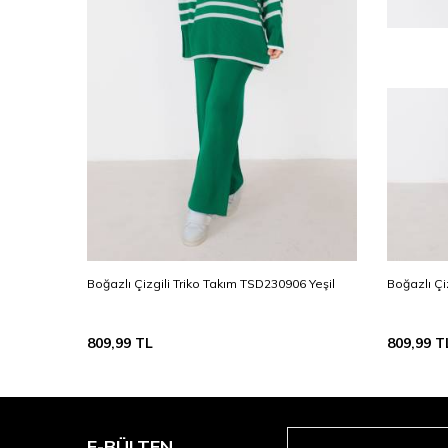
06 Vizon
Boğazlı Çizgili Triko Takım TSD230906 Yeşil
Boğazlı Çi
809,99
TL
809,99
T
E-BÜLTEN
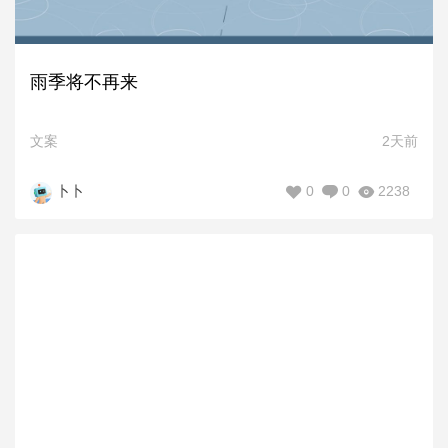
雨季将不再来
文案
2天前
0
0
2238
卜卜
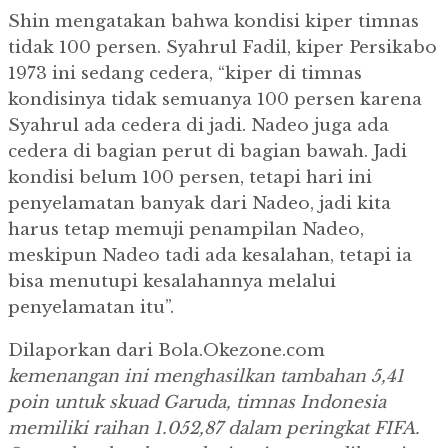
Shin mengatakan bahwa kondisi kiper timnas
tidak 100 persen.
Syahrul Fadil, kiper Persikabo
1973 ini sedang cedera, “kiper di timnas
kondisinya tidak semuanya 100 persen karena
Syahrul ada cedera di jadi. Nadeo juga ada
cedera di bagian perut di bagian bawah. Jadi
kondisi belum 100 persen, tetapi hari ini
penyelamatan banyak dari Nadeo, jadi kita
harus tetap memuji penampilan Nadeo,
meskipun Nadeo tadi ada kesalahan, tetapi ia
bisa menutupi kesalahannya melalui
penyelamatan itu”.
Dilaporkan dari Bola.Okezone.com
kemenangan ini menghasilkan tambahan 5,41
poin untuk skuad Garuda, timnas Indonesia
memiliki raihan 1.052,87 dalam peringkat FIFA.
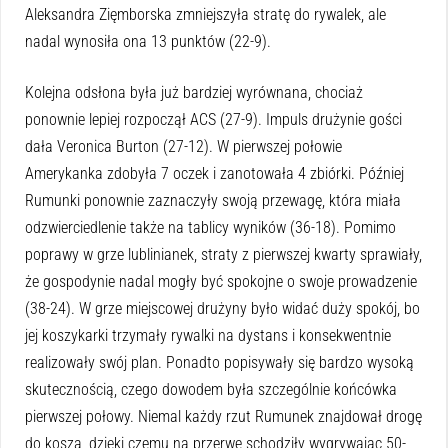
Aleksandra Zięmborska zmniejszyła stratę do rywalek, ale
nadal wynosiła ona 13 punktów (22-9).
Kolejna odsłona była już bardziej wyrównana, chociaż
ponownie lepiej rozpoczął ACS (27-9). Impuls drużynie gości
dała Veronica Burton (27-12). W pierwszej połowie
Amerykanka zdobyła 7 oczek i zanotowała 4 zbiórki. Później
Rumunki ponownie zaznaczyły swoją przewagę, która miała
odzwierciedlenie także na tablicy wyników (36-18). Pomimo
poprawy w grze lublinianek, straty z pierwszej kwarty sprawiały,
że gospodynie nadal mogły być spokojne o swoje prowadzenie
(38-24). W grze miejscowej drużyny było widać duży spokój, bo
jej koszykarki trzymały rywalki na dystans i konsekwentnie
realizowały swój plan. Ponadto popisywały się bardzo wysoką
skutecznością, czego dowodem była szczególnie końcówka
pierwszej połowy. Niemal każdy rzut Rumunek znajdował drogę
do kosza, dzięki czemu na przerwę schodziły wygrywając 50-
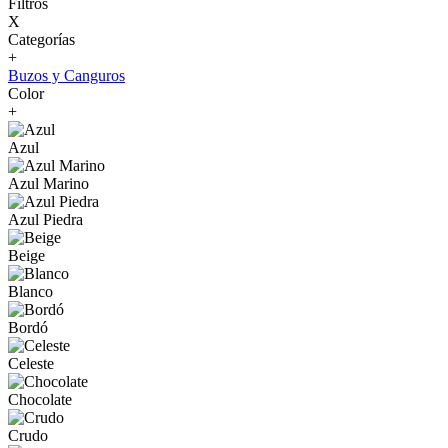
Filtros
X
Categorías
+
Buzos y Canguros
Color
+
Azul
Azul Marino
Azul Piedra
Beige
Blanco
Bordó
Celeste
Chocolate
Crudo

:: What is expected ::
Only one thing is wanted in reply: the number of lines in the entries that hold the string "grze".

:: Answer area ::
2